When I think of Czech Republic, pints of beer fill my imagination. With such a strong brew culture, it surprised me to hear that Czech has its own wine country. The small region of Southern Moravia, near Brno, is the nation’s grape epicenter. Could this be another treasure waiting to be found? Like Magellan, Ponce De Leon, and many other great explorers before me, I set out for a red, white and rosé adventure…and found more than just wine.
I stayed in a wonderful little town called Znojmo, which is as difficult to pronounce as it looks. You won’t find many travelogues written about this region, so I’ve detailed some highlights below. Na zdravi!
1. Take a ride on the wine bus
Of course being in wine country means you must do some wine tasting. The wine bus meets you right in the main square, and over the course of a few hours shuttles you to approximately six wineries in the region. Traveling by bus is the safest way to go, as we heard many times that Czech Republic has zero tolerance for any drinking and driving.
I had mixed reviews of the wine. I had an average Chardonnay, a disappointing rosé, and a pretty good red. Czech wine tastes significantly different from its more famous counterparts, and the white in particular left a distinctive burn on my palate. I did meet a British chef in Prague who raved about the Moravian wine, so maybe there’s something to it that I’m not getting.
For me the landscapes were better than the wine. One winery in particular, Lahofer, had a beautiful backdrop and views of the surrounding countryside.
2. Explore the Znojmo underground
Centuries ago the Znojmo locals realized that war was all too common. They thus dug underground tunnels for strategic purposes, using ‘those who hide, win’ logic. Over generations the tunnels were connected, air vents were added, and they gained a secondary use as food and wine storage cellars. The Znojmo underground became a tourist site, billed as one of the largest labyrinths in Central Europe.
Like most mysterious places the locals have crafted legends around the underground, probably to deter children from being too curious. There is the story of a ghost who tricked Swedish invaders into death. He still roams the passageways looking for lost wanderers. Those pure of heart will be led to safety, those who are not will meet their doom.
Another tale speaks of a man who went crazy and murdered his wife and children. He was then cursed to be a rock-face for eternity. Happens all the time.

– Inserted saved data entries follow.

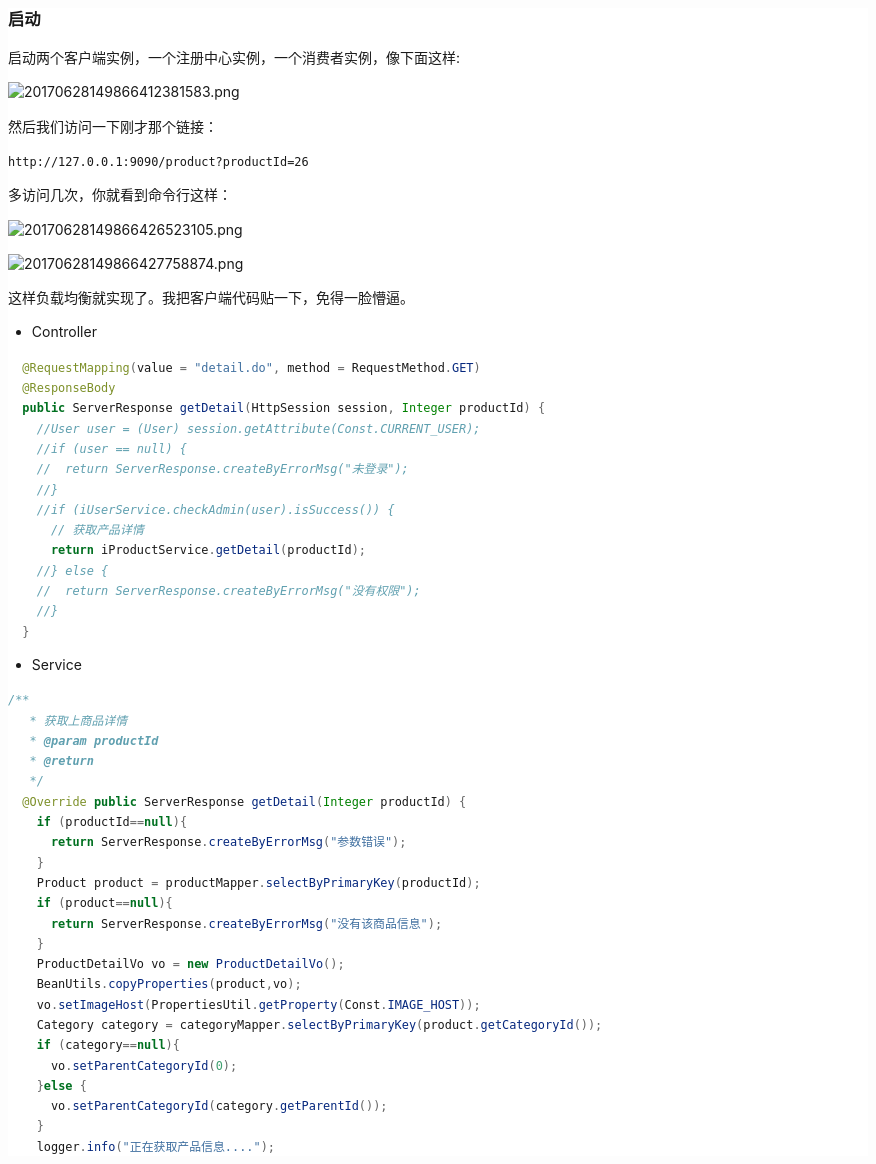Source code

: 

### 启动

启动两个客户端实例，一个注册中心实例，一个消费者实例，像下面这样:

![20170628149866412381583.png](http://7xq3zt.com1.z0.glb.clouddn.com/20170628149866412381583.png)

然后我们访问一下刚才那个链接：

`http://127.0.0.1:9090/product?productId=26`

多访问几次，你就看到命令行这样：



![20170628149866426523105.png](http://7xq3zt.com1.z0.glb.clouddn.com/20170628149866426523105.png)





![20170628149866427758874.png](http://7xq3zt.com1.z0.glb.clouddn.com/20170628149866427758874.png)

这样负载均衡就实现了。我把客户端代码贴一下，免得一脸懵逼。

- Controller

```java
  @RequestMapping(value = "detail.do", method = RequestMethod.GET)
  @ResponseBody
  public ServerResponse getDetail(HttpSession session, Integer productId) {
    //User user = (User) session.getAttribute(Const.CURRENT_USER);
    //if (user == null) {
    //  return ServerResponse.createByErrorMsg("未登录");
    //}
    //if (iUserService.checkAdmin(user).isSuccess()) {
      // 获取产品详情
      return iProductService.getDetail(productId);
    //} else {
    //  return ServerResponse.createByErrorMsg("没有权限");
    //}
  }
```

- Service

```java
/**
   * 获取上商品详情
   * @param productId
   * @return
   */
  @Override public ServerResponse getDetail(Integer productId) {
    if (productId==null){
      return ServerResponse.createByErrorMsg("参数错误");
    }
    Product product = productMapper.selectByPrimaryKey(productId);
    if (product==null){
      return ServerResponse.createByErrorMsg("没有该商品信息");
    }
    ProductDetailVo vo = new ProductDetailVo();
    BeanUtils.copyProperties(product,vo);
    vo.setImageHost(PropertiesUtil.getProperty(Const.IMAGE_HOST));
    Category category = categoryMapper.selectByPrimaryKey(product.getCategoryId());
    if (category==null){
      vo.setParentCategoryId(0);
    }else {
      vo.setParentCategoryId(category.getParentId());
    }
    logger.info("正在获取产品信息....");
```
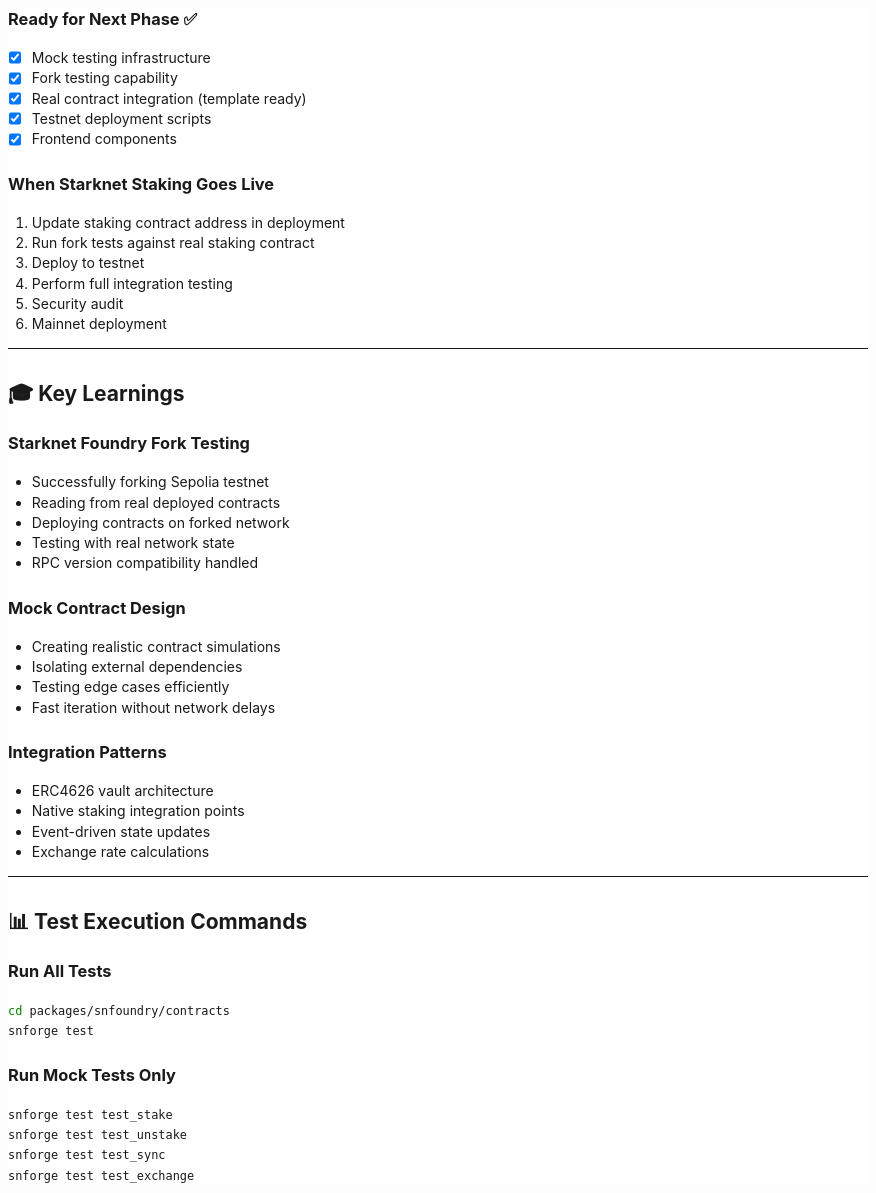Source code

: ### Ready for Next Phase ✅
- [x] Mock testing infrastructure
- [x] Fork testing capability
- [x] Real contract integration (template ready)
- [x] Testnet deployment scripts
- [x] Frontend components

### When Starknet Staking Goes Live
1. Update staking contract address in deployment
2. Run fork tests against real staking contract
3. Deploy to testnet
4. Perform full integration testing
5. Security audit
6. Mainnet deployment

---

## 🎓 Key Learnings

### Starknet Foundry Fork Testing
- Successfully forking Sepolia testnet
- Reading from real deployed contracts
- Deploying contracts on forked network
- Testing with real network state
- RPC version compatibility handled

### Mock Contract Design
- Creating realistic contract simulations
- Isolating external dependencies
- Testing edge cases efficiently
- Fast iteration without network delays

### Integration Patterns
- ERC4626 vault architecture
- Native staking integration points
- Event-driven state updates
- Exchange rate calculations

---

## 📊 Test Execution Commands

### Run All Tests
```bash
cd packages/snfoundry/contracts
snforge test
```

### Run Mock Tests Only
```bash
snforge test test_stake
snforge test test_unstake
snforge test test_sync
snforge test test_exchange
```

Other rooms on display focused on alchemy and torture, two practices they found evidence of in the underground. I tried my most convincing interrogation techniques, but I couldn’t get the prisoner to talk!
The tour guide was great, though more stoic than most Czechs. Our time underground ended with a walk through a stone maze, with the lights going on and off intermittently. I eventually found my way out!
3. Admire the tower views
After spending time underground, rise above and view the city from overhead. Znojmo is most beautiful when viewed from the town hall tower. The set up was great, as they had latched, covered windows around the inside, and opening any of them provided you with a different yet stunning view.
4. Have lunch in Telc
Not far from Znojmo is the town of Telc, which has a grand, colorful main square as its primary attraction. The rows of houses seemed to go on forever, and there were a couple nice statues in the square that made for good pictures. I also saw children fishing with magnets in one of the fountains, hoping to catch some money.
You have plenty of options in the square to sample some traditional Czech food, but watch out for bees. I literally saw them everywhere in Czech, but they must really love it in Telc. One bee was nice enough to share lunch with us. Anyone with a severe allergy should carry around a list of nearby Czech hospitals.
5. Pay homage to the father of genetics
Years before his pea plant experiments, Gregor Mendel lived in Znojmo. It was here he failed as a teacher, flunking the oral portion of the certification exam due to anxiety. I can look past this, he made up for it later.
How to get there: Znojmo is a two-and-a-half hour drive from Prague, so plan on an overnight trip to get the full experience.
Where to stay: Penzion Zlaty vul is a short walk from the main square, and the older woman who runs the place reminds you of a loving grandma.